▶ [Task objective]: Set down the text of every item below line for line, without alteration, and omit the pictures.

▶ [Exercise materials]:
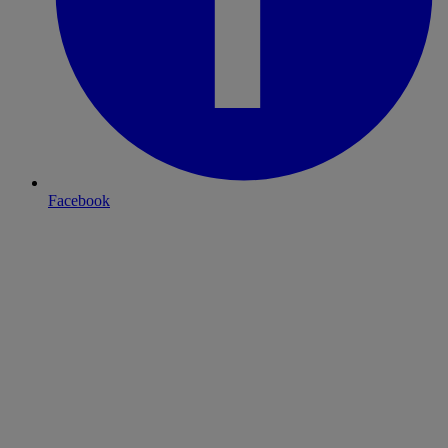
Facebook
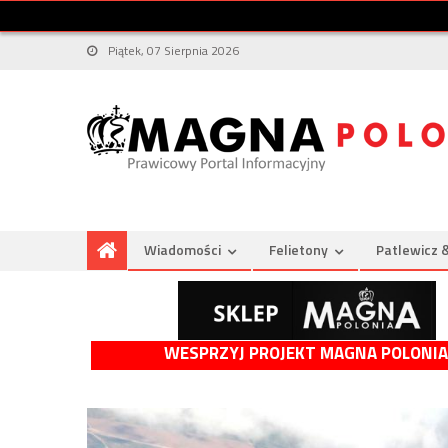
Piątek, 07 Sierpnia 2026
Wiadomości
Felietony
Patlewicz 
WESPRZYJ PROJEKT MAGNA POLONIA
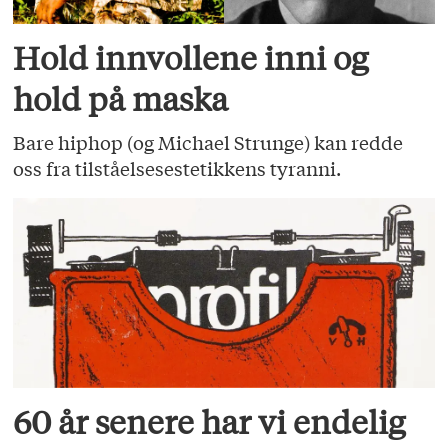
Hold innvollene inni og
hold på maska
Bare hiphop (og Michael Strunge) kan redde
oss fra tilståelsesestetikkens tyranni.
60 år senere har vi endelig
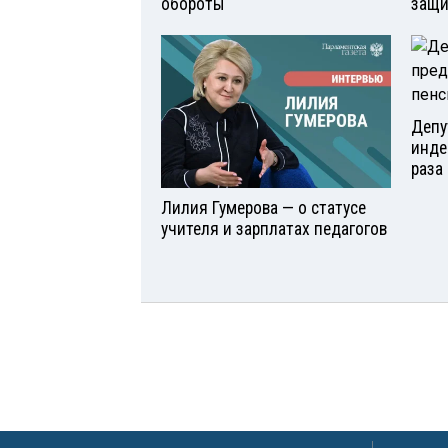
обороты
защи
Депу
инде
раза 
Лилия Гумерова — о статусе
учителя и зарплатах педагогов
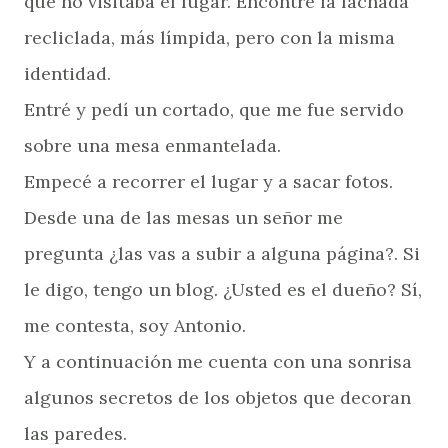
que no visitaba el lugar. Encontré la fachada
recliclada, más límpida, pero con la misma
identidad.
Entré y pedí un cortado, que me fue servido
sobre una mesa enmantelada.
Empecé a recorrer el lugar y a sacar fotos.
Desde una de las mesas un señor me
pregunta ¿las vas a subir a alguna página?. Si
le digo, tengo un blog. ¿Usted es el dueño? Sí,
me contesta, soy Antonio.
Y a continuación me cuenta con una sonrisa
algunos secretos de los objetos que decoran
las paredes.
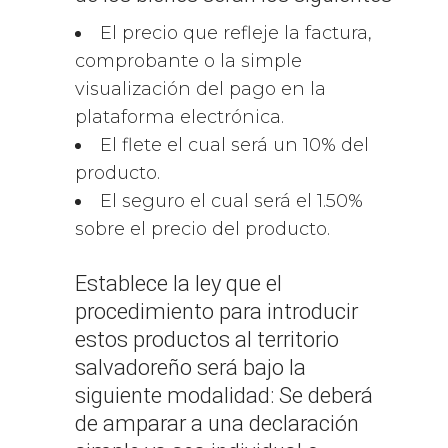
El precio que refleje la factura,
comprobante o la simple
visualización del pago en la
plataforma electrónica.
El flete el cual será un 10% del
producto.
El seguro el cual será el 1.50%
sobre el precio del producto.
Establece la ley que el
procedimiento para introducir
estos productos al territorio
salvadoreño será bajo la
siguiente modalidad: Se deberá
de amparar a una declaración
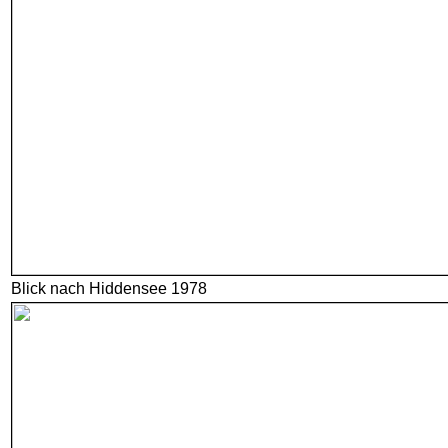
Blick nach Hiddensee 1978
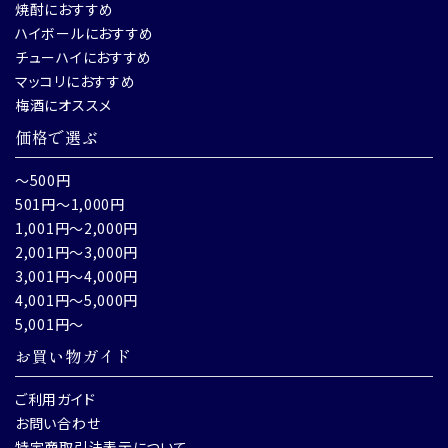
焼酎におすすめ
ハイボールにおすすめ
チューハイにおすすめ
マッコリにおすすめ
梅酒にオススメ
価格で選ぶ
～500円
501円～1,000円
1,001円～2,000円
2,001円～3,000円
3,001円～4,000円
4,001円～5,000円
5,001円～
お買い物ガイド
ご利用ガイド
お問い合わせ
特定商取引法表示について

▶ [Written response]:
Facebook
Piątek, 07 Sierpnia 2026
Wiadomości
Felietony
Patlewicz 
WESPRZYJ PROJEKT MAGNA POLONIA
Hold innvollene inni og
hold på maska
Bare hiphop (og Michael Strunge) kan redde
oss fra tilståelsesestetikkens tyranni.
60 år senere har vi endelig
обороты
защи
Депу
инде
раза 
Лилия Гумерова — о статусе
учителя и зарплатах педагогов
que no visitaba el lugar. Encontré la fachada
recliclada, más límpida, pero con la misma
identidad.
Entré y pedí un cortado, que me fue servido
sobre una mesa enmantelada.
Empecé a recorrer el lugar y a sacar fotos.
Desde una de las mesas un señor me
pregunta ¿las vas a subir a alguna página?. Si
le digo, tengo un blog. ¿Usted es el dueño? Sí,
me contesta, soy Antonio.
Y a continuación me cuenta con una sonrisa
algunos secretos de los objetos que decoran
las paredes.
El precio que refleje la factura,
comprobante o la simple
visualización del pago en la
plataforma electrónica.
El flete el cual será un 10% del
producto.
El seguro el cual será el 1.50%
sobre el precio del producto.
Establece la ley que el
procedimiento para introducir
estos productos al territorio
salvadoreño será bajo la
siguiente modalidad: Se deberá
de amparar a una declaración
Blick nach Hiddensee 1978
焼酎におすすめ
ハイボールにおすすめ
チューハイにおすすめ
マッコリにおすすめ
梅酒にオススメ
価格で選ぶ
～500円
501円～1,000円
1,001円～2,000円
2,001円～3,000円
3,001円～4,000円
4,001円～5,000円
5,001円～
お買い物ガイド
ご利用ガイド
お問い合わせ
特定商取引法表示について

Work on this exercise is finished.